Directive:
From the first line to the last, retype the records exactly and skip the pictures.

=== Section Start ===

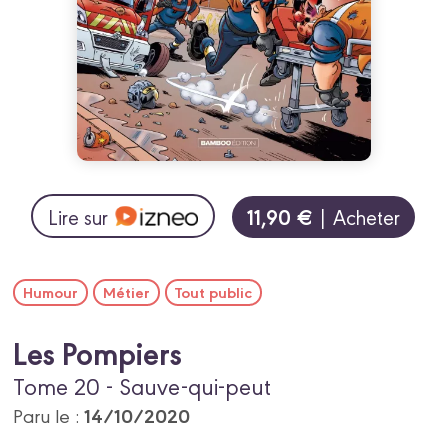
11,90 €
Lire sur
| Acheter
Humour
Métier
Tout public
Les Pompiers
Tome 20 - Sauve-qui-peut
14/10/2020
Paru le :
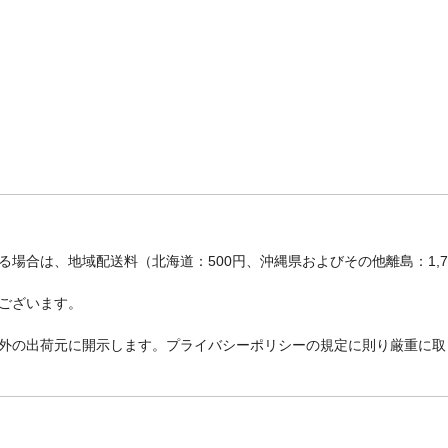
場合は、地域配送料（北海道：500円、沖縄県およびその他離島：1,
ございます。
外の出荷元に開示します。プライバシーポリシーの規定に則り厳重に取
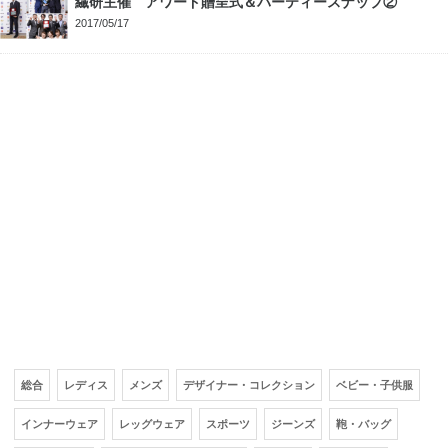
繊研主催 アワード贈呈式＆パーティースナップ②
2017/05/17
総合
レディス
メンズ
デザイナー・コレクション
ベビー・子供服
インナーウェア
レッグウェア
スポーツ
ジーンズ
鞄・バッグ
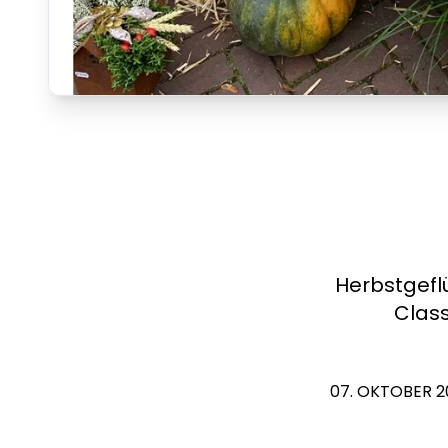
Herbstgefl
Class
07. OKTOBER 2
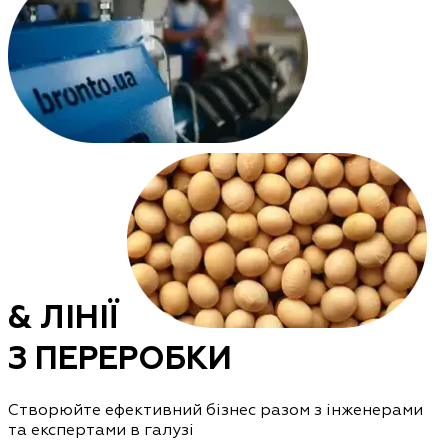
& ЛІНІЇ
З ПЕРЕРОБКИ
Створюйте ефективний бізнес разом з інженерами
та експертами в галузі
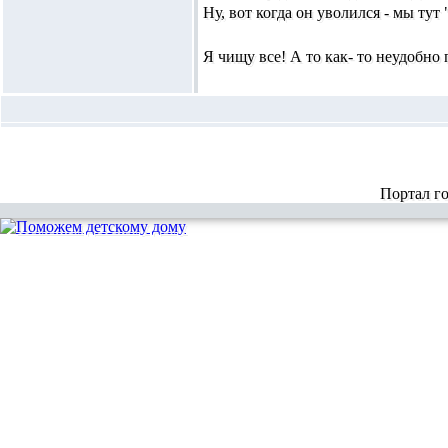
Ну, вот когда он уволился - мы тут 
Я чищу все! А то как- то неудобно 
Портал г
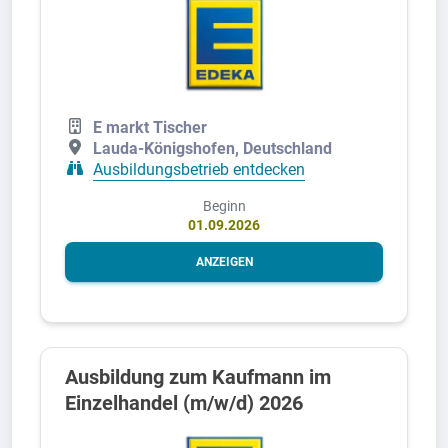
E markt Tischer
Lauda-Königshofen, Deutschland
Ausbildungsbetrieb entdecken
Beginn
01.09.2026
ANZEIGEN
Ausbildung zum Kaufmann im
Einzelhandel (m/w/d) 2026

=== Section End ===

Finished task:
11,90 €
Lire sur
| Acheter
Humour
Métier
Tout public
Les Pompiers
Tome 20 - Sauve-qui-peut
14/10/2020
Paru le :
場合は、地域配送料（北海道：500円、沖縄県およびその他離島：1,
ございます。
外の出荷元に開示します。プライバシーポリシーの規定に則り厳重に取
繊研主催 アワード贈呈式＆パーティースナップ②
2017/05/17
総合
レディス
メンズ
デザイナー・コレクション
ベビー・子供服
インナーウェア
レッグウェア
スポーツ
ジーンズ
鞄・バッグ
Herbstgefl
Class
07. OKTOBER 2
& ЛІНІЇ
З ПЕРЕРОБКИ
Створюйте ефективний бізнес разом з інженерами
та експертами в галузі
Ну, вот когда он уволился - мы тут 
Я чищу все! А то как- то неудобно 
Портал г
E markt Tischer
Lauda-Königshofen, Deutschland
Ausbildungsbetrieb entdecken
Beginn
01.09.2026
ANZEIGEN
Ausbildung zum Kaufmann im
Einzelhandel (m/w/d) 2026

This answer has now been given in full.